__TO BE DONE__:
Rewrite every line of the material below with "common name" changed to "vernacular name" wherever it appears, keeping everything else the same.
↓↓↓
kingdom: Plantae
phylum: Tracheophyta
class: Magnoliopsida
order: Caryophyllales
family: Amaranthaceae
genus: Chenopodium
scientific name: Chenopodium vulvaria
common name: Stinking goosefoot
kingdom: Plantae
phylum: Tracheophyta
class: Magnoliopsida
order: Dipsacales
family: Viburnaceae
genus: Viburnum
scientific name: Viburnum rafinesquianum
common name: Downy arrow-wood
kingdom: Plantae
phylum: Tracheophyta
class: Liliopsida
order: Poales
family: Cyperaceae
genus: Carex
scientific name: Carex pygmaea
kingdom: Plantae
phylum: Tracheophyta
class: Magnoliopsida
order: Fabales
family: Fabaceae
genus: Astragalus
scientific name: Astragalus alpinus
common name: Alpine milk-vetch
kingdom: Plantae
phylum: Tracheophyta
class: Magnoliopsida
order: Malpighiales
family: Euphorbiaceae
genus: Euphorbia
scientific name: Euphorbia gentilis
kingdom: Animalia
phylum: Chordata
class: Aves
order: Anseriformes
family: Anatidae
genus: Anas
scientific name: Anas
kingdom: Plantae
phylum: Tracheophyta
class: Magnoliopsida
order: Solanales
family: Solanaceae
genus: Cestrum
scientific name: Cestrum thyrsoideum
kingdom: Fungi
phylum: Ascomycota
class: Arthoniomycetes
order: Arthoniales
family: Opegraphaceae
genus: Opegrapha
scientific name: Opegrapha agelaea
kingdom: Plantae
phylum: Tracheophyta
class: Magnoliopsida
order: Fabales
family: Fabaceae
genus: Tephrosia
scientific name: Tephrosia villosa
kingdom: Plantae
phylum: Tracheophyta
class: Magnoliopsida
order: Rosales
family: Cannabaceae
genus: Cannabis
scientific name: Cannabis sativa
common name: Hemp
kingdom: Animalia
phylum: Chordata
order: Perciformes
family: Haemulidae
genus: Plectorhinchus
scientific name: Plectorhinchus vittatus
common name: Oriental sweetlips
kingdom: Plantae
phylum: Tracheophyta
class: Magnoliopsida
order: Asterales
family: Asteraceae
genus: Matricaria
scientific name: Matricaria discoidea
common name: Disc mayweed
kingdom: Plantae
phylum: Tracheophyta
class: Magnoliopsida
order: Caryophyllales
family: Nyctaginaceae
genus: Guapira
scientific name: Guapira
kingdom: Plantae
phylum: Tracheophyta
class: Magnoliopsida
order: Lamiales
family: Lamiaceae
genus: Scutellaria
↑↑↑
__REPLY__:
kingdom: Plantae
phylum: Tracheophyta
class: Magnoliopsida
order: Caryophyllales
family: Amaranthaceae
genus: Chenopodium
scientific name: Chenopodium vulvaria
vernacular name: Stinking goosefoot
kingdom: Plantae
phylum: Tracheophyta
class: Magnoliopsida
order: Dipsacales
family: Viburnaceae
genus: Viburnum
scientific name: Viburnum rafinesquianum
vernacular name: Downy arrow-wood
kingdom: Plantae
phylum: Tracheophyta
class: Liliopsida
order: Poales
family: Cyperaceae
genus: Carex
scientific name: Carex pygmaea
kingdom: Plantae
phylum: Tracheophyta
class: Magnoliopsida
order: Fabales
family: Fabaceae
genus: Astragalus
scientific name: Astragalus alpinus
vernacular name: Alpine milk-vetch
kingdom: Plantae
phylum: Tracheophyta
class: Magnoliopsida
order: Malpighiales
family: Euphorbiaceae
genus: Euphorbia
scientific name: Euphorbia gentilis
kingdom: Animalia
phylum: Chordata
class: Aves
order: Anseriformes
family: Anatidae
genus: Anas
scientific name: Anas
kingdom: Plantae
phylum: Tracheophyta
class: Magnoliopsida
order: Solanales
family: Solanaceae
genus: Cestrum
scientific name: Cestrum thyrsoideum
kingdom: Fungi
phylum: Ascomycota
class: Arthoniomycetes
order: Arthoniales
family: Opegraphaceae
genus: Opegrapha
scientific name: Opegrapha agelaea
kingdom: Plantae
phylum: Tracheophyta
class: Magnoliopsida
order: Fabales
family: Fabaceae
genus: Tephrosia
scientific name: Tephrosia villosa
kingdom: Plantae
phylum: Tracheophyta
class: Magnoliopsida
order: Rosales
family: Cannabaceae
genus: Cannabis
scientific name: Cannabis sativa
vernacular name: Hemp
kingdom: Animalia
phylum: Chordata
order: Perciformes
family: Haemulidae
genus: Plectorhinchus
scientific name: Plectorhinchus vittatus
vernacular name: Oriental sweetlips
kingdom: Plantae
phylum: Tracheophyta
class: Magnoliopsida
order: Asterales
family: Asteraceae
genus: Matricaria
scientific name: Matricaria discoidea
vernacular name: Disc mayweed
kingdom: Plantae
phylum: Tracheophyta
class: Magnoliopsida
order: Caryophyllales
family: Nyctaginaceae
genus: Guapira
scientific name: Guapira
kingdom: Plantae
phylum: Tracheophyta
class: Magnoliopsida
order: Lamiales
family: Lamiaceae
genus: Scutellaria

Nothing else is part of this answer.